| Records from a data collection |

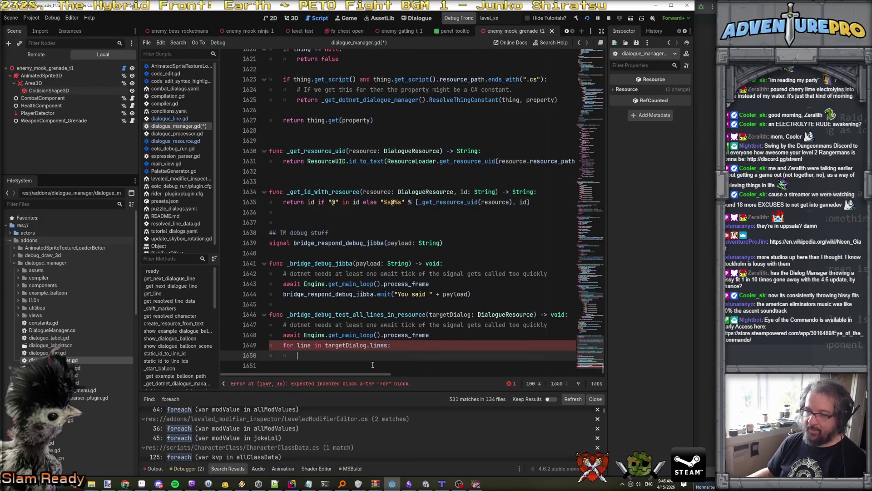
text(line.t)
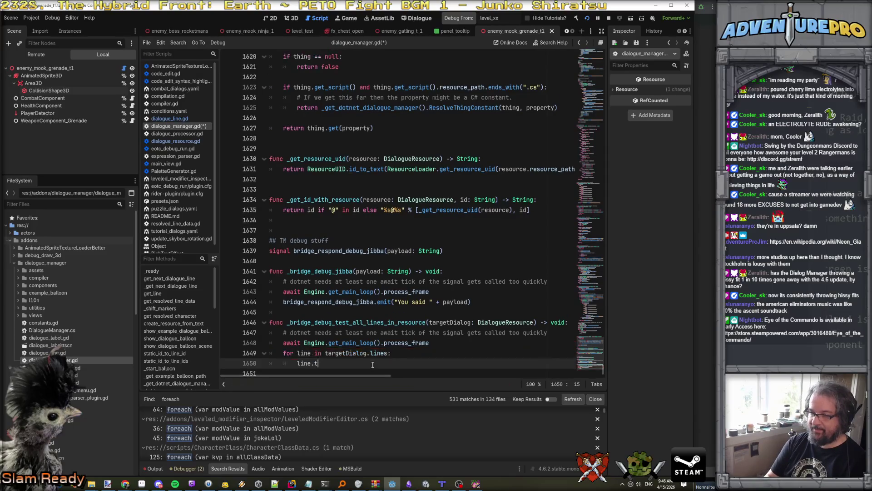
key(BackSpace)
key(BackSpace)
key(BackSpace)
text(t)
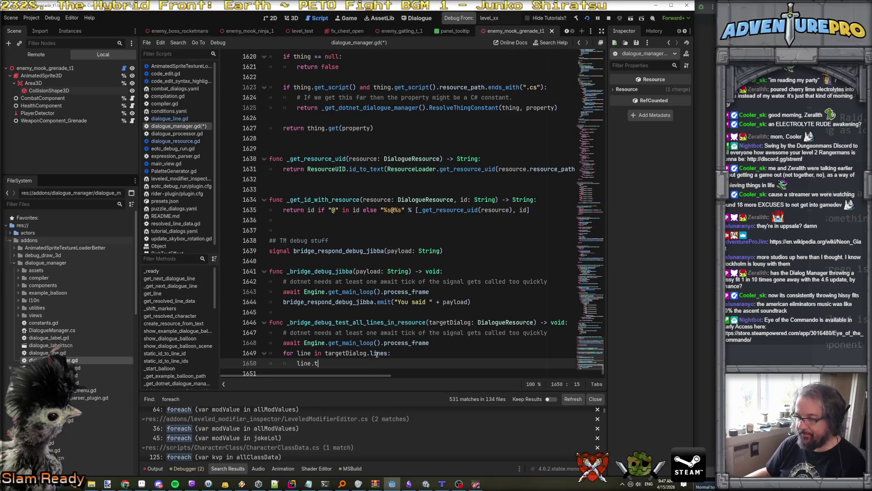
Rename the loop variable from line to kvp
mouse_move(376, 353)
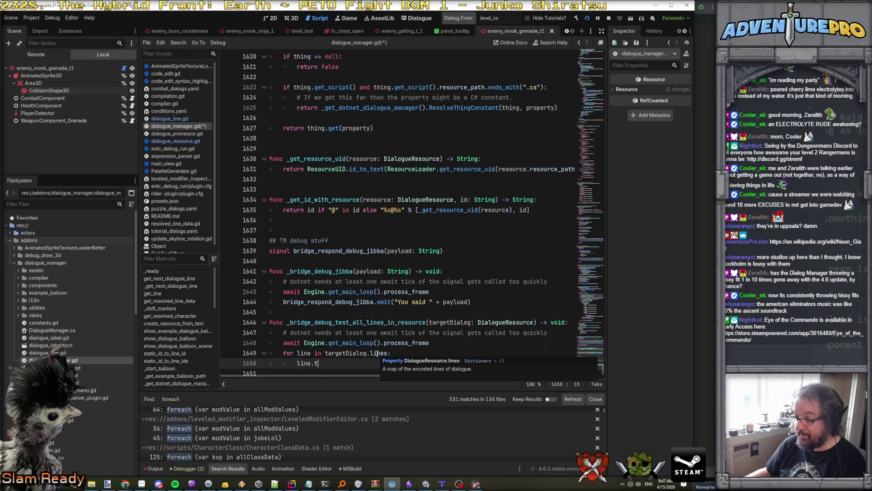
double_click(309, 353)
text(kvp)
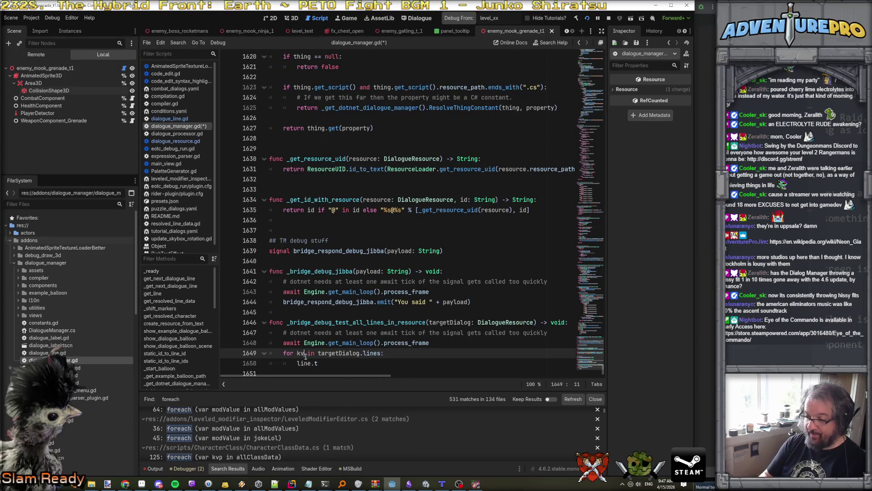
scroll(306, 356, down, 1)
scroll(294, 362, up, 1)
click(299, 353)
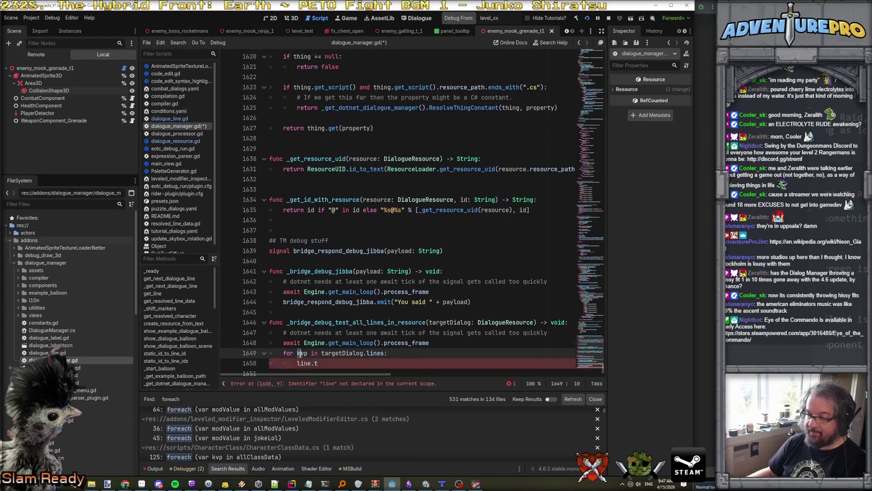
Search all project files for 'lines'
double_click(380, 353)
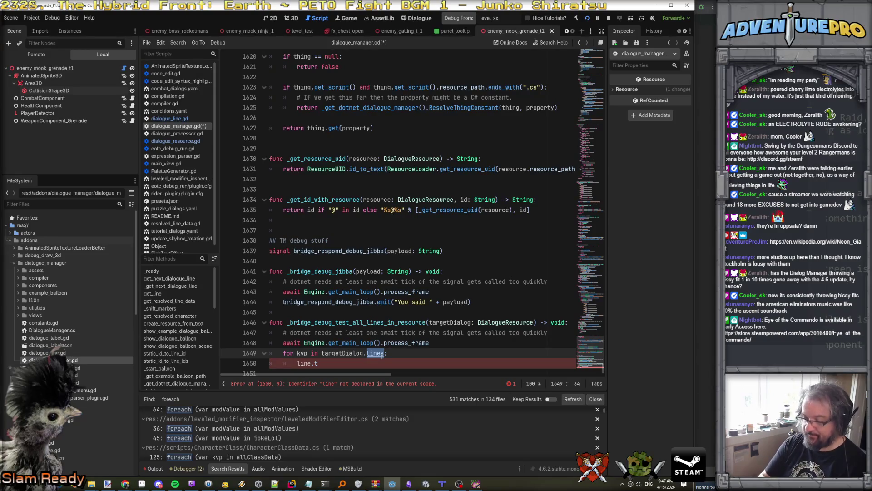
key(ctrl+shift+f)
key(Return)
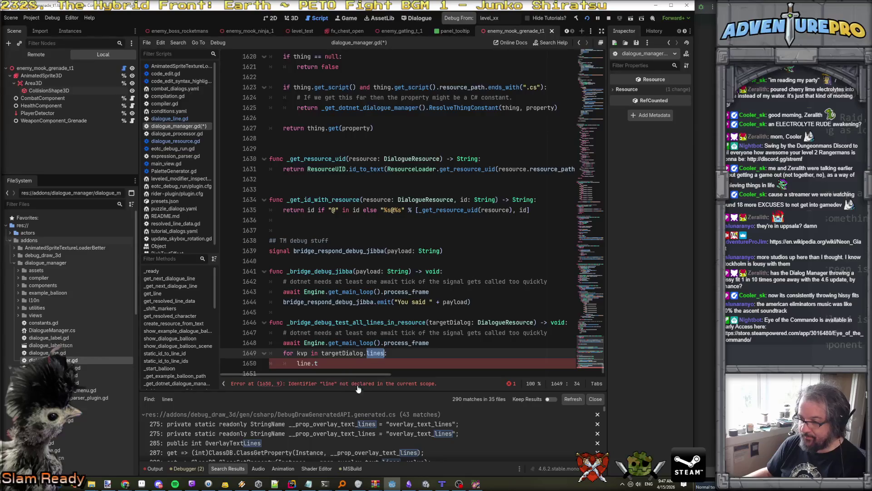
Enlarge search results, collapse DebugDraw matches, and open the lines matches in compiler_result.gd and compilation.gd
mouse_move(381, 391)
mouse_down()
mouse_move(380, 273)
mouse_move(381, 285)
mouse_up()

| TASK TO CARRY OUT |
Among the lines above, find those with the word "scroll" and list them.

| RESULT FOR THIS EXERCISE |
scroll(306, 356, down, 1)
scroll(294, 362, up, 1)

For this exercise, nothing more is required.